Multi-omics analysis reveals that CAPG positive macrophages are key immunosuppressive drivers and prognostic determinants in the ferroptosis landscape of hepatocellular carcinoma.

Hepatocellular carcinoma (HCC) is characterized by substantial heterogeneity and immune tolerance, and its therapeutic efficacy is profoundly influenced by the immune microenvironment. Ferroptosis, an iron-dependent form of regulated cell death, is closely linked to tumor immune regulation. We conducted an integrative multi-omics analysis to systematically delineate the composition and function of the ferroptosis-immunity network in HCC. Using TCGA data, we identified ferroptosis-related prognostic genes. By integrating these with immune features via weighted gene co-expression network analysis (WGCNA), we defined 55 ferroptosis-immune microenvironment-related genes (FIMRGs).
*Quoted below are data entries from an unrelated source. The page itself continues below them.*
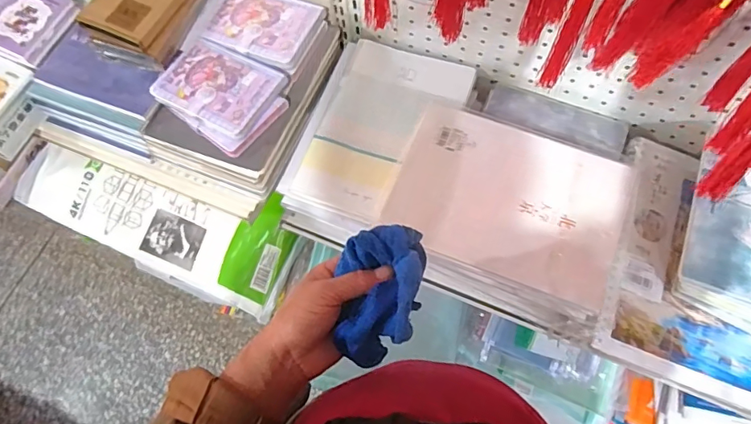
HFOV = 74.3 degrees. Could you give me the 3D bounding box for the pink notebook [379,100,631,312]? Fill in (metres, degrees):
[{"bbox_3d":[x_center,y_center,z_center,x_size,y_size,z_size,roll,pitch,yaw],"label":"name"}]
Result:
[{"bbox_3d":[0.149,-0.016,0.563,0.249,0.011,0.178,20,70,11],"label":"pink notebook"}]

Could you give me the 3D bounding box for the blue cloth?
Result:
[{"bbox_3d":[0.003,0.069,0.425,0.068,0.063,0.114,8,68,6],"label":"blue cloth"}]

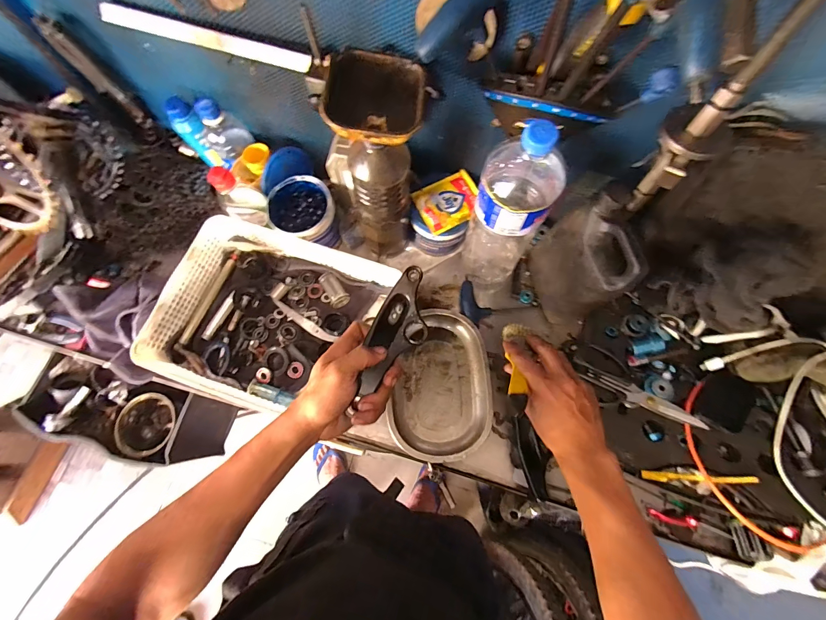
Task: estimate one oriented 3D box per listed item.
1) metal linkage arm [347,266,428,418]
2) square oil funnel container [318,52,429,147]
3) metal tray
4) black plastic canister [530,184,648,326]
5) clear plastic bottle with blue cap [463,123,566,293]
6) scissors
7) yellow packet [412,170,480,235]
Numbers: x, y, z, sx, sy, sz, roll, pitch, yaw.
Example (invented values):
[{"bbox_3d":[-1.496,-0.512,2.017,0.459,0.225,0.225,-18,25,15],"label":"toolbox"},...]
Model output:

Single-cell transcriptomic analysis showed that, among immune cell types, macrophages exhibited the highest ferroptosis-immunity activity. Spatial transcriptomics revealed that macrophages with high ferroptosis signaling (FehighMac) preferentially infiltrated tumor nests. These macrophages engaged in robust interactions with T cells via ligand-receptor axes such as ICAM1-ITGAX/ITGB2, TNF-TNFR, and LGALS9-CD45, potentially promoting T-cell exhaustion and shaping an immunosuppressive microenvironment. We identified CAPG-positive macrophages (CAPG + Mac) as the key driver of this process. Characterized by suppressed ferroptosis, enhanced glutathione metabolism, and upregulated immune checkpoints, CAPG + Mac appear to foster an immune-tolerant microenvironment. A prognostic model constructed from CAPG + Mac signature genes effectively stratified HCC patients into high- and low-risk groups and demonstrated stable predictive performance in external validation. This study reveals that CAPG + Mac putatively modulate ferroptosis signaling to influence immune homeostasis, highlighting them as a key target for HCC progression and immunotherapy responsiveness.